Items from a dataset
Content starts

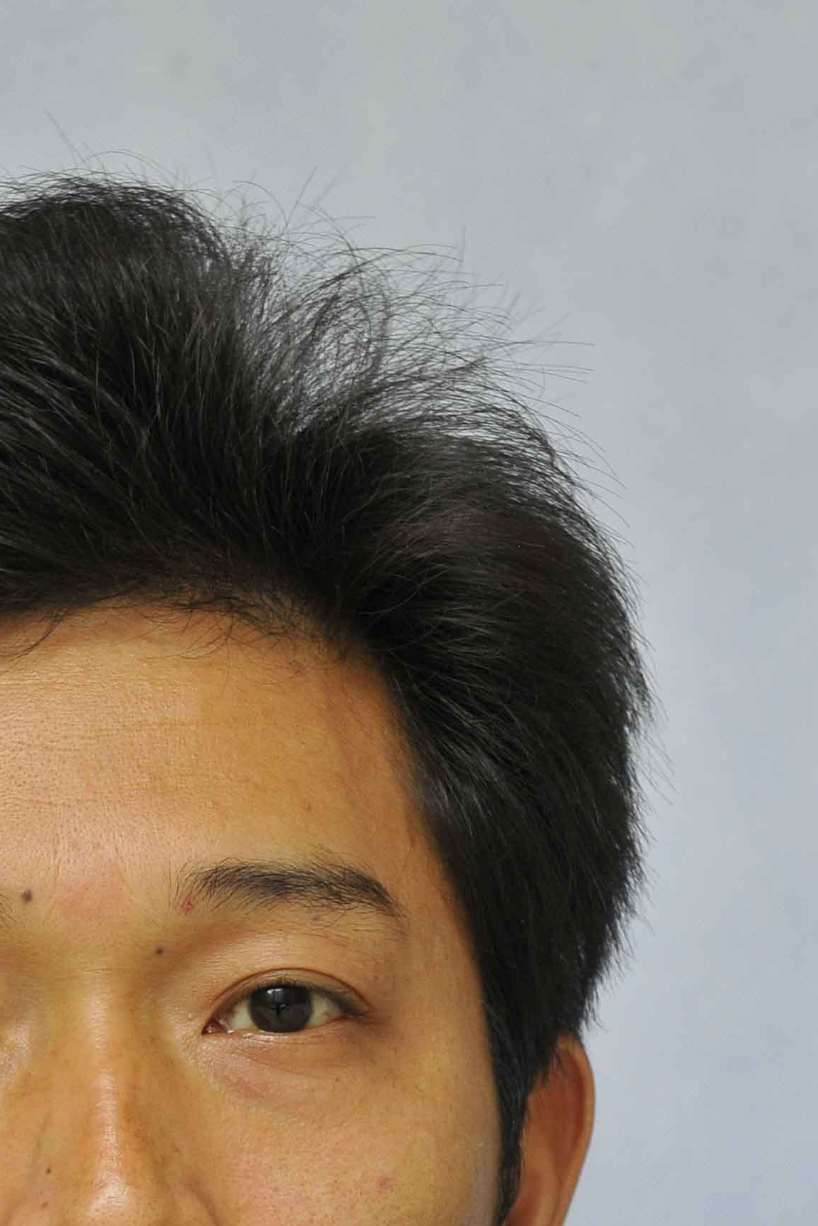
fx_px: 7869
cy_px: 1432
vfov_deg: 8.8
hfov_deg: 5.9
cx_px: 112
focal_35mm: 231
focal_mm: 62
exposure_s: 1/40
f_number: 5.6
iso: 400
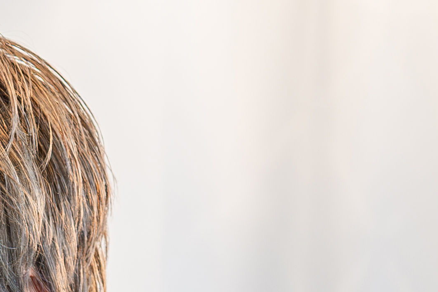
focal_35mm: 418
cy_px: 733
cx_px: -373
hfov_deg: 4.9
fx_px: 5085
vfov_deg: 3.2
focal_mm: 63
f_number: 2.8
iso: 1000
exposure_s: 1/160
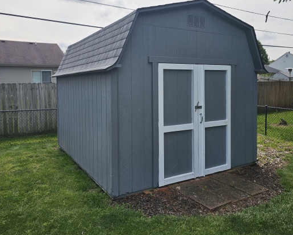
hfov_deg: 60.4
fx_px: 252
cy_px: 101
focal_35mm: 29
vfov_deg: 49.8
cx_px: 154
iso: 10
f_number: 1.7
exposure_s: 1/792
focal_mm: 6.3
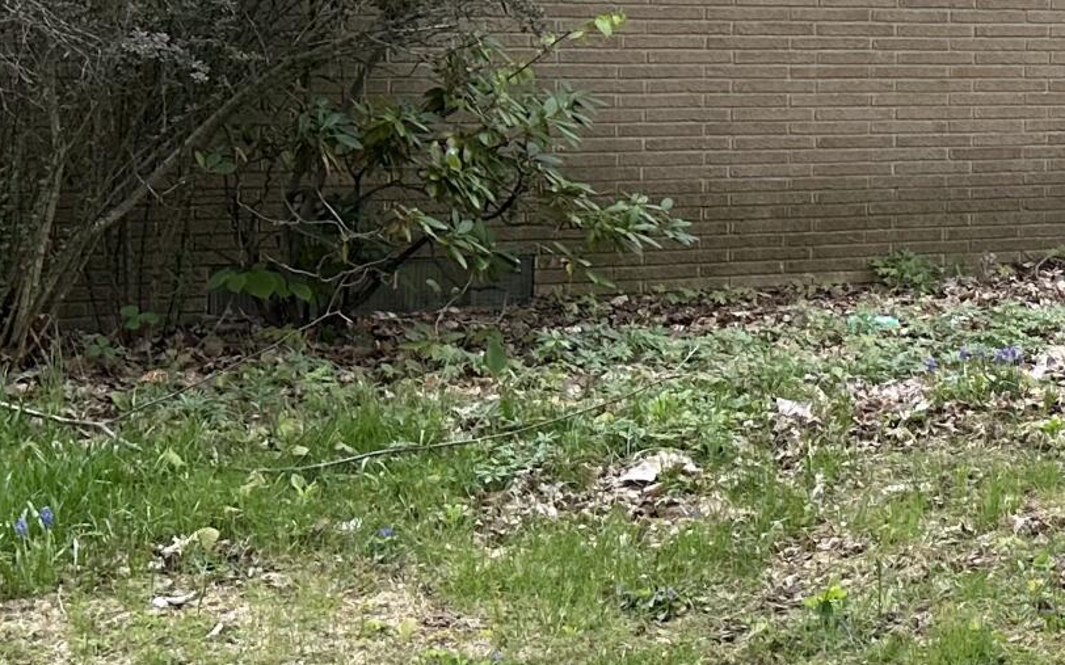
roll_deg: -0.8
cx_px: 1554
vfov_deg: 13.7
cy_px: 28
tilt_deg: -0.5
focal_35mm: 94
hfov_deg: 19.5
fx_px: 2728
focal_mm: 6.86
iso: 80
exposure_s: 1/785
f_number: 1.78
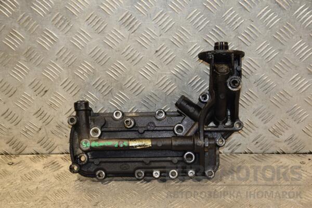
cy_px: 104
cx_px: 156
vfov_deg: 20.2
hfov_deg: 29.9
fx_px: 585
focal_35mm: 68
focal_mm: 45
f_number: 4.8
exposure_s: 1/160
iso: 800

Content ends

TRY IT: Where pictures appear, omit them, and transcribe exactly, with nothing else, the lines from the line with "roll_deg: -0.8" through the final line of the records above, both ends included.

RESULT:
roll_deg: -0.8
cx_px: 1554
vfov_deg: 13.7
cy_px: 28
tilt_deg: -0.5
focal_35mm: 94
hfov_deg: 19.5
fx_px: 2728
focal_mm: 6.86
iso: 80
exposure_s: 1/785
f_number: 1.78
cy_px: 104
cx_px: 156
vfov_deg: 20.2
hfov_deg: 29.9
fx_px: 585
focal_35mm: 68
focal_mm: 45
f_number: 4.8
exposure_s: 1/160
iso: 800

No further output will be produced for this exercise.